**Document segment:**
▽
/spark-serving-container

SageMaker-compatible hosting container for Spark ML models

Primary LanguageScala

SageMaker Spark Serving

This model container deserializes a PipelineModel with a VectorAssembler and a RandomForestClassifier and uses the PipelineModel to make predictions on JSON data.

This model container complies with the SageMaker Hosting container requirements.

Caveats

  • This example makes a restrictive assumption about the schema of the inference JSON data in com.amazonaws.spark.serving.ScalatraBootstrap.
  • This hasn't been optimized for latency at all.

Docker Build and Run

Build

sbt docker

Yields an image tagged com.amazonaws/sagemaker-spark-serving.

Run

docker run -p 8080:8080 -p 4040:4040 com.amazonaws/sagemaker-spark-serving

Test

time curl --data-binary "@data/post-data.txt" -H "Content-Type: application/json" -X POST http://localhost:8080/invocations

On my development machine, this shows latency generally about 200ms for small payloads (~2KB, data/post-data.txt), about 1s for large payloads with many records (~5MB, data/many-records-post-data.txt) and about 1s on large payloads with one record (~5MB, data/one-large-record-post-data.txt), with the first invocation taking about an additional second.

Deploy

Tag and push your image to AWS ECR.

`aws ecr get-login --no-include-email`
# Replace this with your own account and region.
ACCOUNT=038453126632
REGION=us-east-1
ECR_IMAGE=$ACCOUNT.dkr.ecr.$REGION.amazonaws.com/spark-serving
docker tag com.amazonaws/sagemaker-spark-serving $ECR_IMAGE
docker push ECR_IMAGE

Make an endpoint with the SageMaker Java SDK and make inferences against that endpoint with the SageMaker Runtime Java SDK.
△
**Action item:**
Extend the SageMaker Spark Serving page above, picking up after its final sentence about making an endpoint with the SageMaker Java SDK.

**Recorded information:**
▽
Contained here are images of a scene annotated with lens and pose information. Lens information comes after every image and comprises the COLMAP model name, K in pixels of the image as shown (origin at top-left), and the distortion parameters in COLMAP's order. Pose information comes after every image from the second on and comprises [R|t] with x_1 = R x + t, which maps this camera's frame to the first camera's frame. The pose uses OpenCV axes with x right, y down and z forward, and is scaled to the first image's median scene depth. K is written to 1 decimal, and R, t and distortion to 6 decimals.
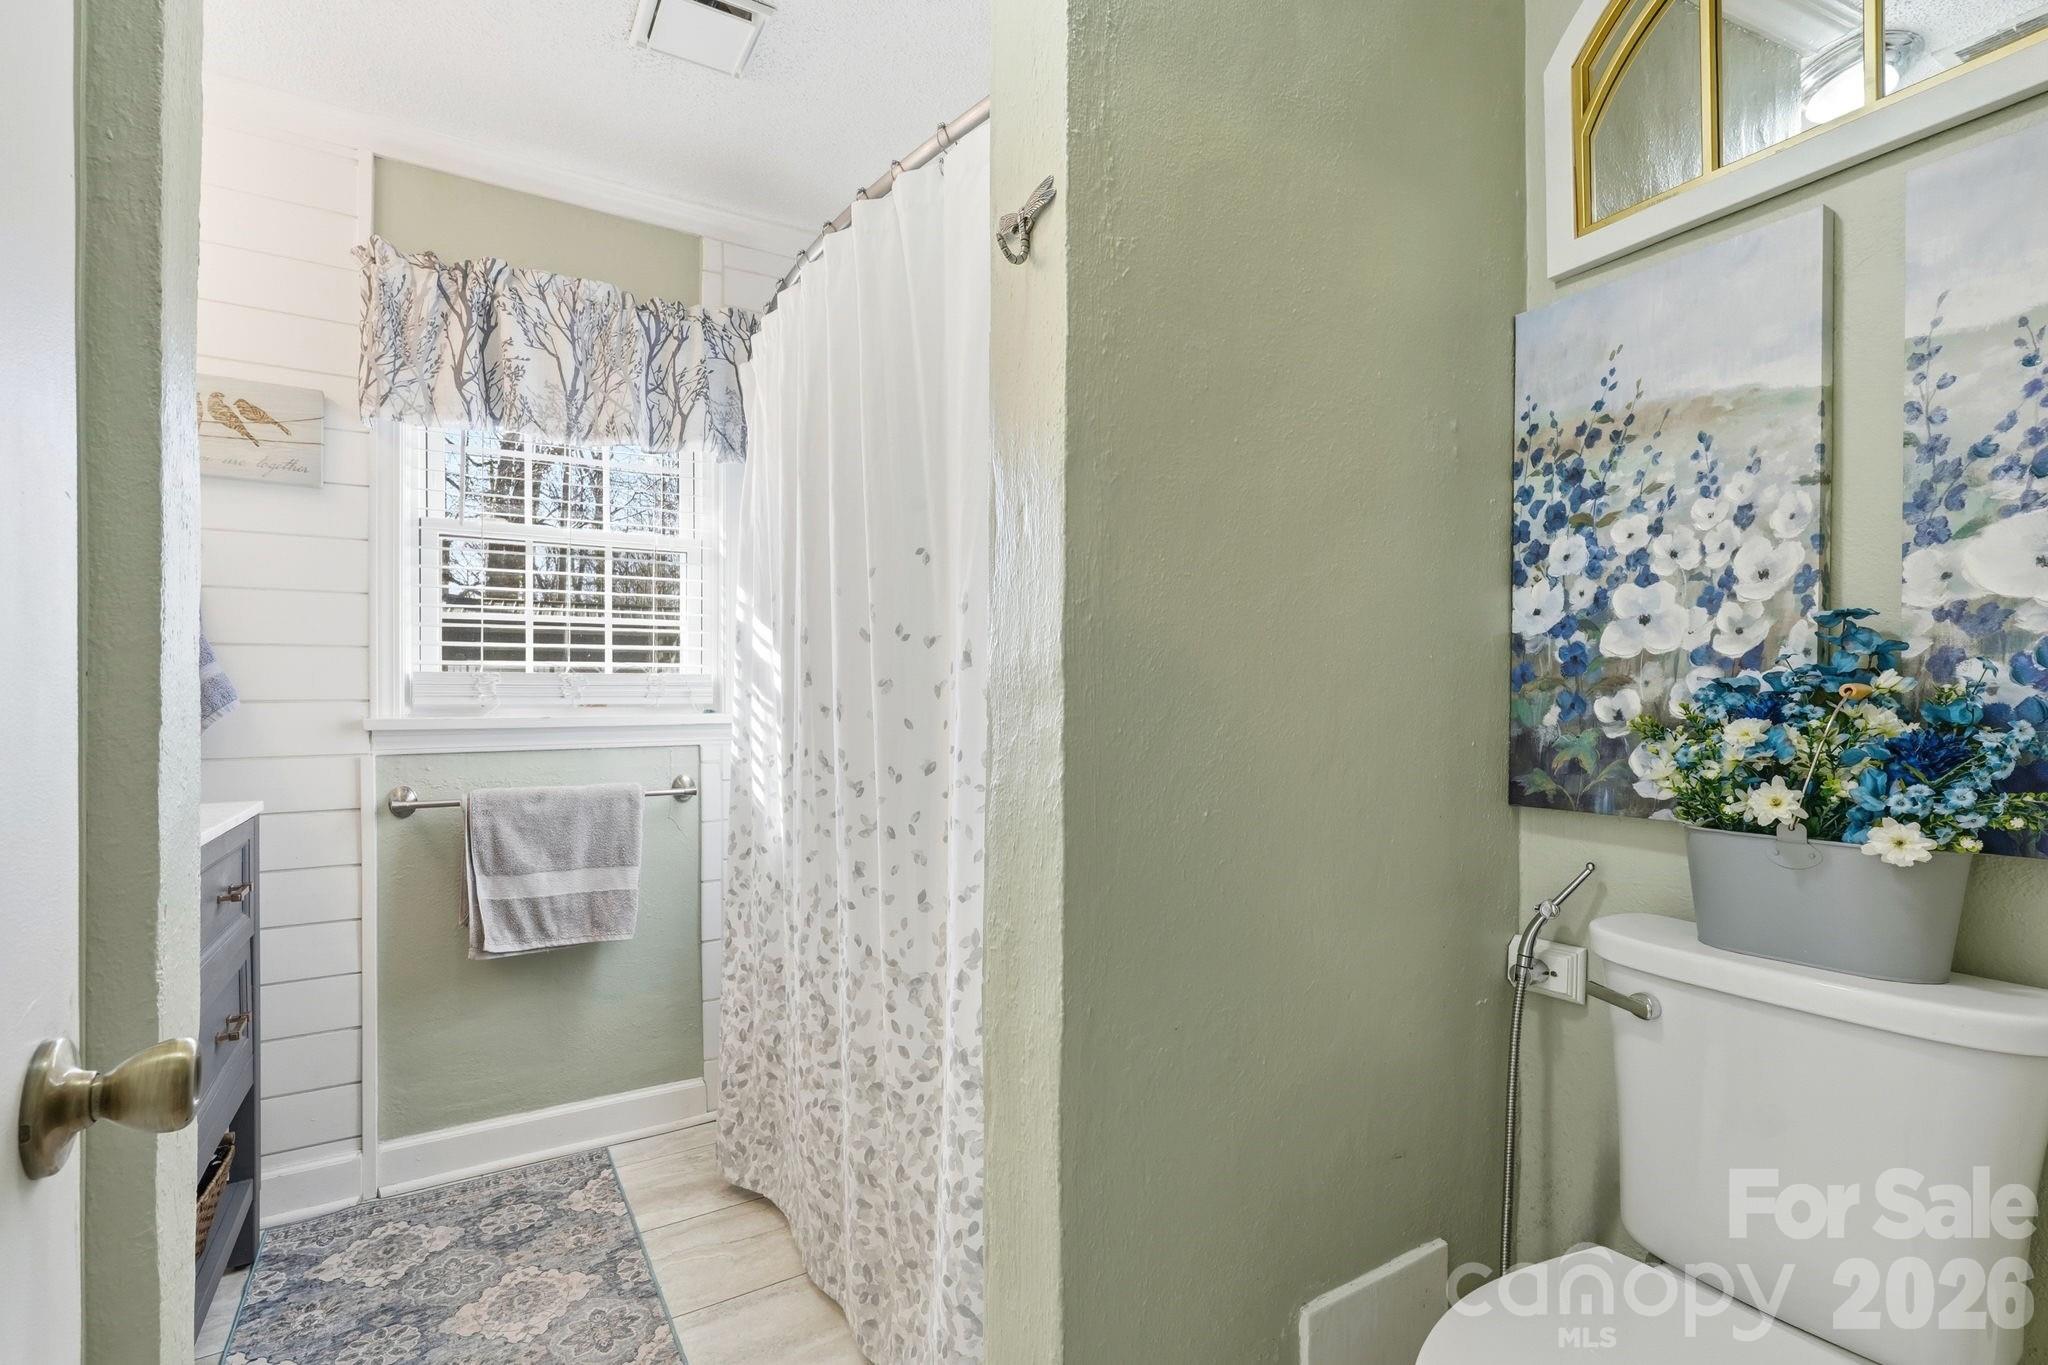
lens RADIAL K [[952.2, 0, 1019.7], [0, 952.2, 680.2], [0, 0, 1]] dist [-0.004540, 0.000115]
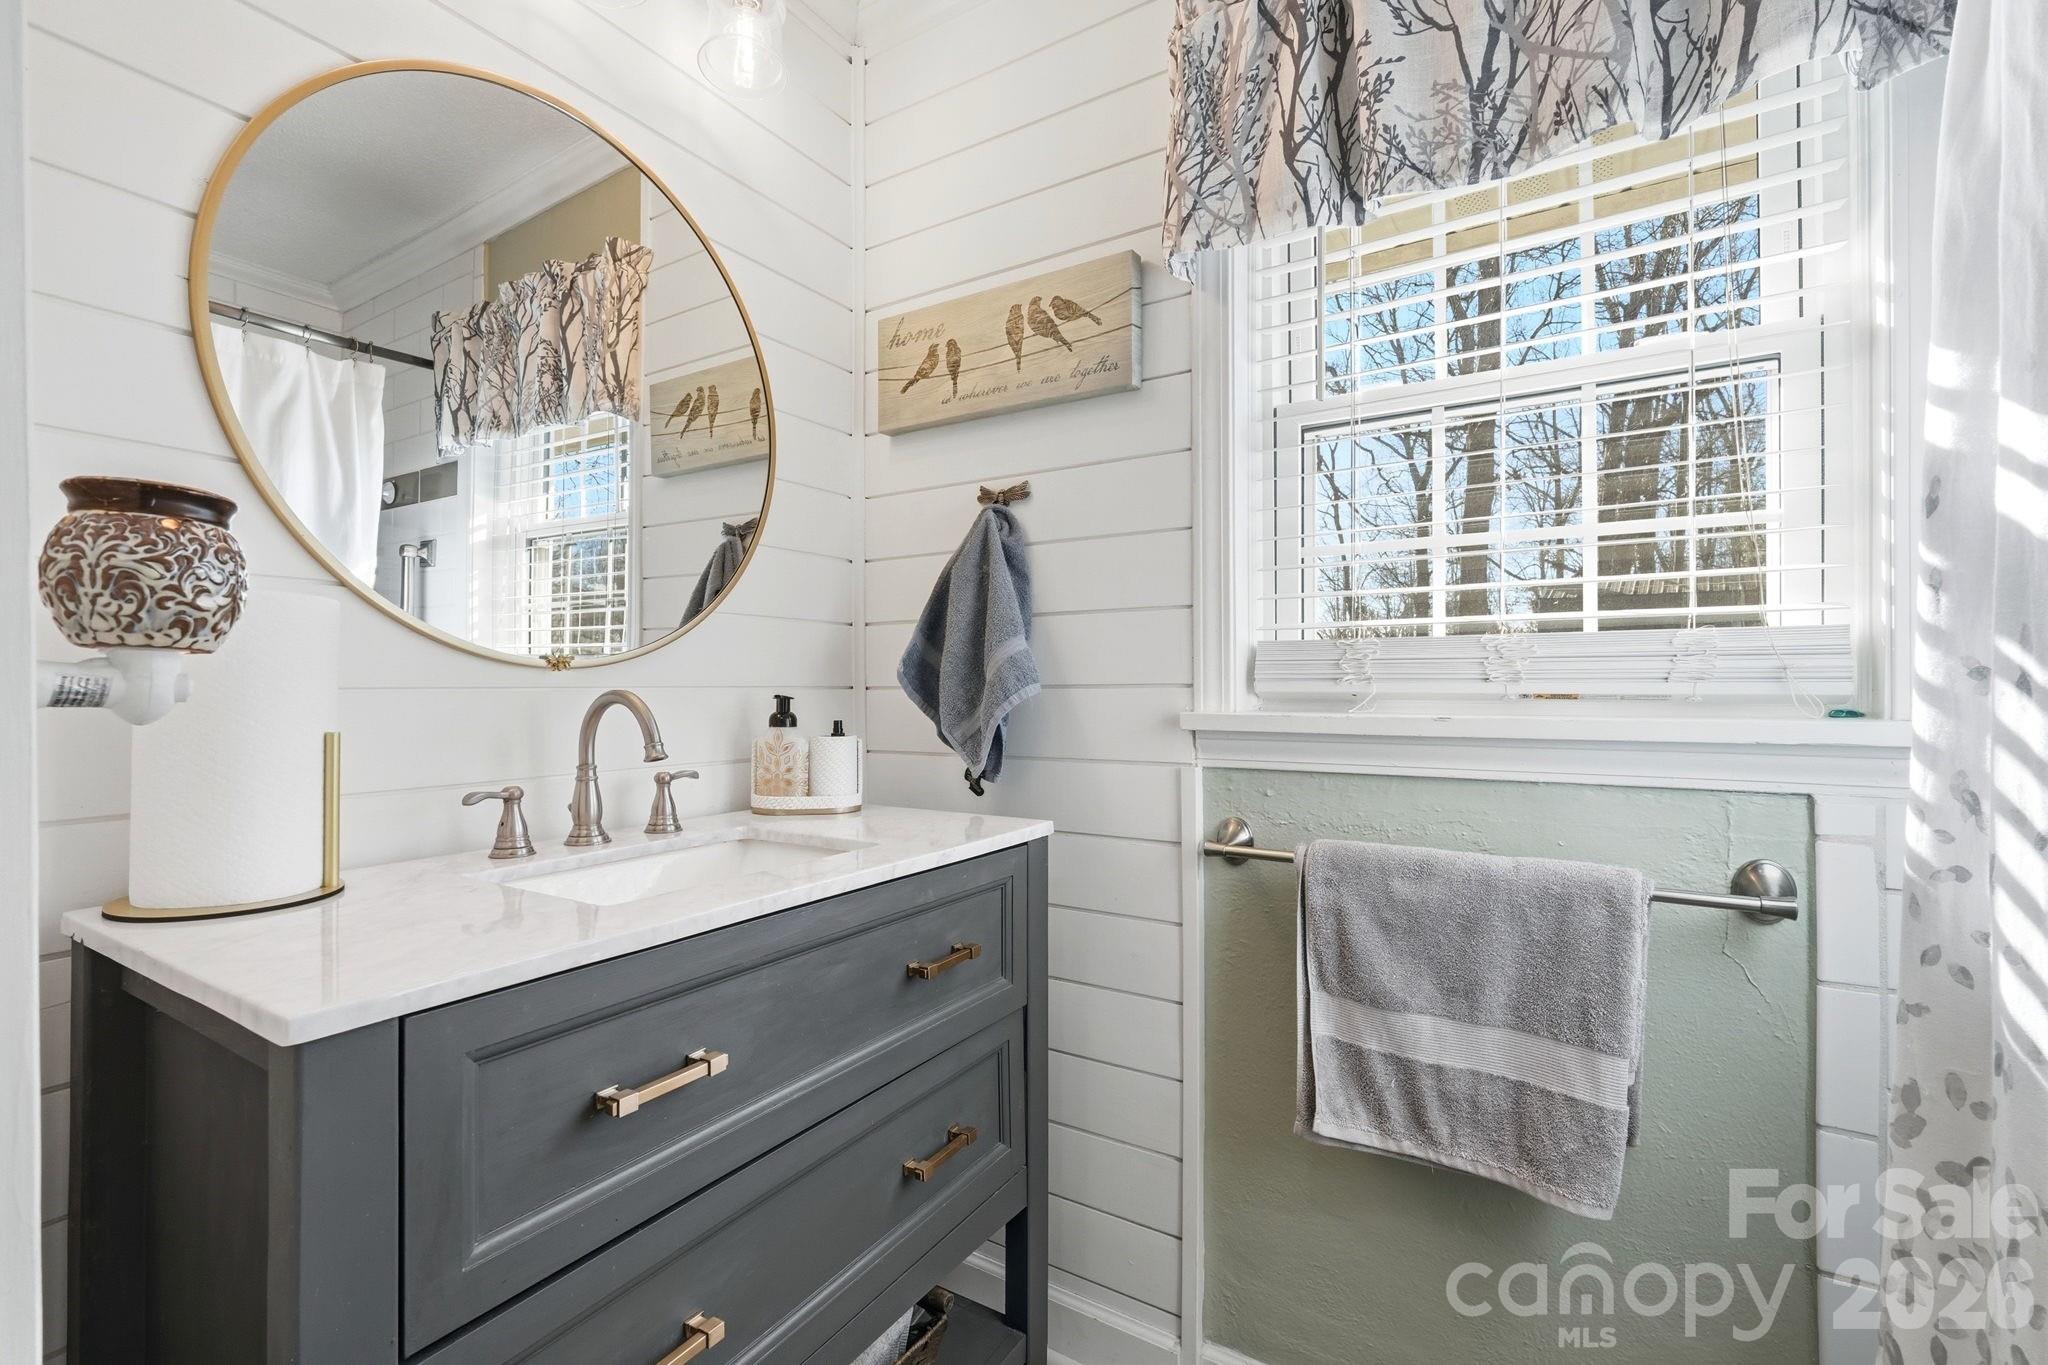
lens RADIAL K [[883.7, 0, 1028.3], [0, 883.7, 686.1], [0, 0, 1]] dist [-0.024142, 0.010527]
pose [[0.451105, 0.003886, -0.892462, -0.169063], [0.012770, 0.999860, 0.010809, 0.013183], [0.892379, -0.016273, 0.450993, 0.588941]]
△
**Response to this exercise:**
(using spark-shell just for convenience):

spark-shell --packages com.amazonaws:aws-java-sdk-sagemaker:1.11.248,com.amazonaws:aws-java-sdk-sagemakerruntime:1.11.248
import java.util.UUID.randomUUID
import java.nio.ByteBuffer
import com.amazonaws.SdkBaseException
import com.amazonaws.retry.RetryUtils
import com.amazonaws.services.sagemaker.model._
import com.amazonaws.services.sagemaker.{AmazonSageMaker, AmazonSageMakerClientBuilder}
import com.amazonaws.services.sagemakerruntime.{AmazonSageMakerRuntime, AmazonSageMakerRuntimeClientBuilder}
import com.amazonaws.services.sagemakerruntime.model.InvokeEndpointRequest

val sagemaker = AmazonSageMakerClientBuilder.defaultClient()

val uid = randomUUID().toString.split("-")(0)
val modelName = s"spark-serving-model-$uid"

// Create Model
// Replace this with your own image URI.
// Be sure to give sagemaker.amazonaws.com pull permissions on your ECR repository.
val imageURI = "038453126632.dkr.ecr.us-east-1.amazonaws.com/spark-serving"

// Replace this with your own model data.
val modelData = "s3://am-model-data/model.tar.gz"
val containerDefinition = new ContainerDefinition().withImage(imageURI).withModelDataUrl(modelData)

// Replace this with your own SageMaker-compatible IAM role.
val role = "arn:aws:iam::038453126632:role/service-role/AmazonSageMaker-ExecutionRole-20171129T125754"
val createModelRequest = new CreateModelRequest().withModelName(modelName).withPrimaryContainer(containerDefinition).withExecutionRoleArn(role)
val createModelResponse = sagemaker.createModel(createModelRequest)

// Create Endpoint Config
val instanceCount = 1
val instanceType = "ml.m4.xlarge"
val productionVariant = new ProductionVariant().withInitialInstanceCount(instanceCount).withInstanceType(instanceType).withModelName(modelName).withVariantName("spark-serving-variant")
val endpointConfigName = s"spark-service-endpoint-config-$uid"
val createEndpointConfigRequest = new CreateEndpointConfigRequest().withEndpointConfigName(endpointConfigName).withProductionVariants(productionVariant)
val createEndpointConfigResponse = sagemaker.createEndpointConfig(createEndpointConfigRequest)

// Create Endpoint
val endpointName = s"spark-serving-endpoint-$uid"
val createEndpointRequest = new CreateEndpointRequest().withEndpointConfigName(endpointConfigName).withEndpointName(endpointName)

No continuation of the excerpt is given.